WHAT IS BEING ASKED
Where a picture appears, skip it and copy everything else in the listing exactly.

RECORDED INFORMATION
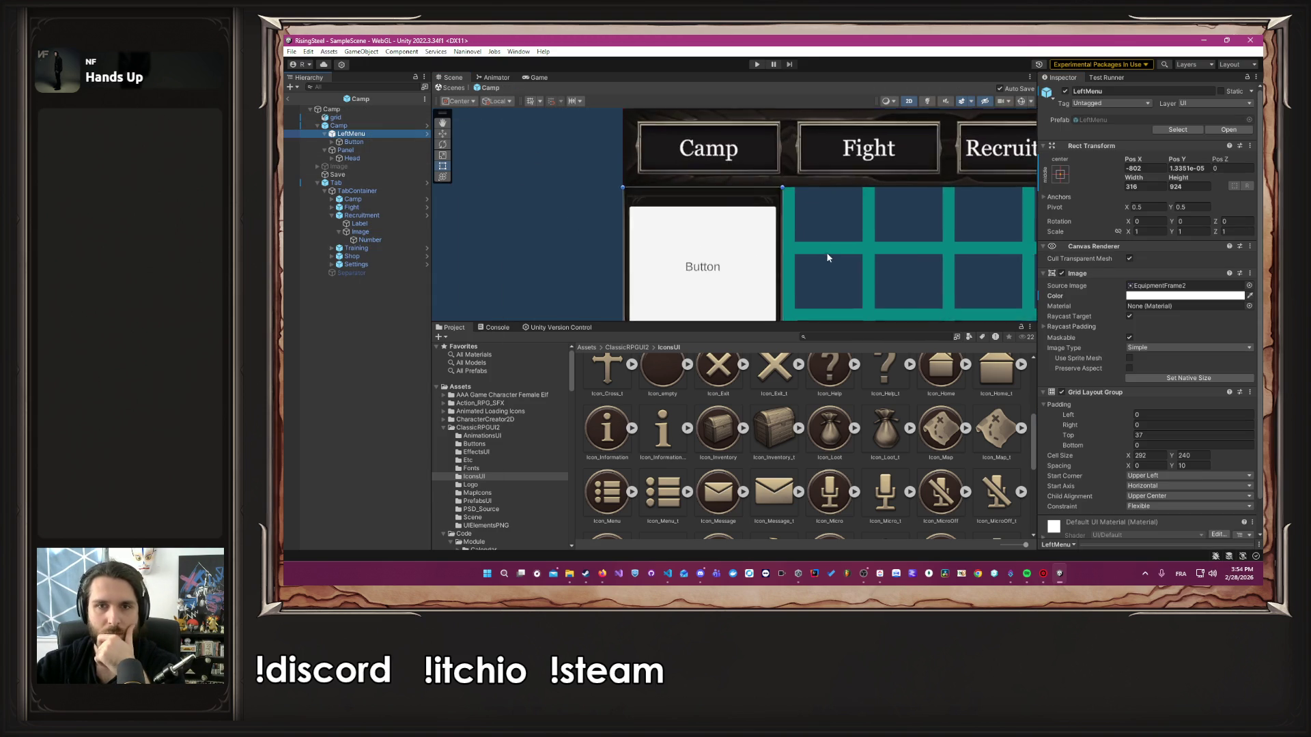
left_click_drag(762, 232, 800, 231)
scroll(819, 227, "up", 2)
scroll(819, 228, "up", 5)
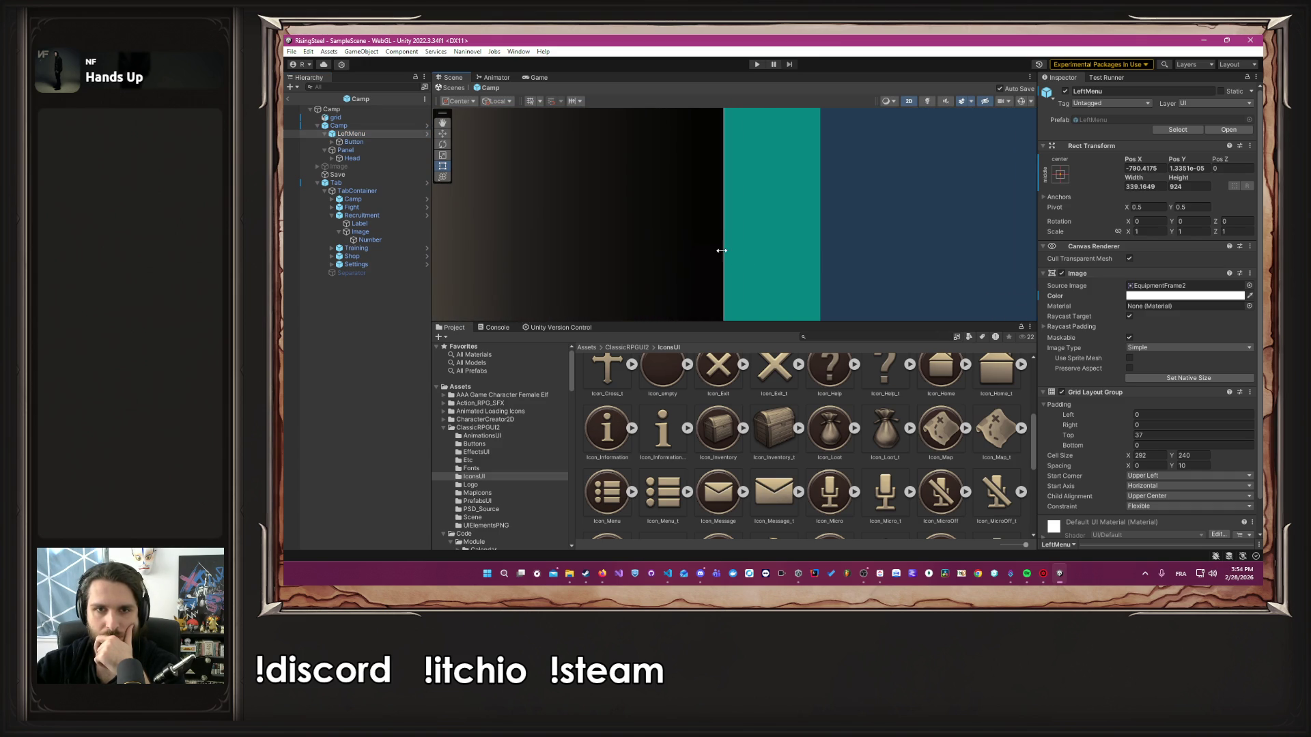
left_click_drag(722, 251, 821, 259)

YOUR RESPONSE
left_click_drag(762, 232, 800, 231)
scroll(819, 227, "up", 2)
scroll(819, 228, "up", 5)
left_click_drag(722, 251, 821, 259)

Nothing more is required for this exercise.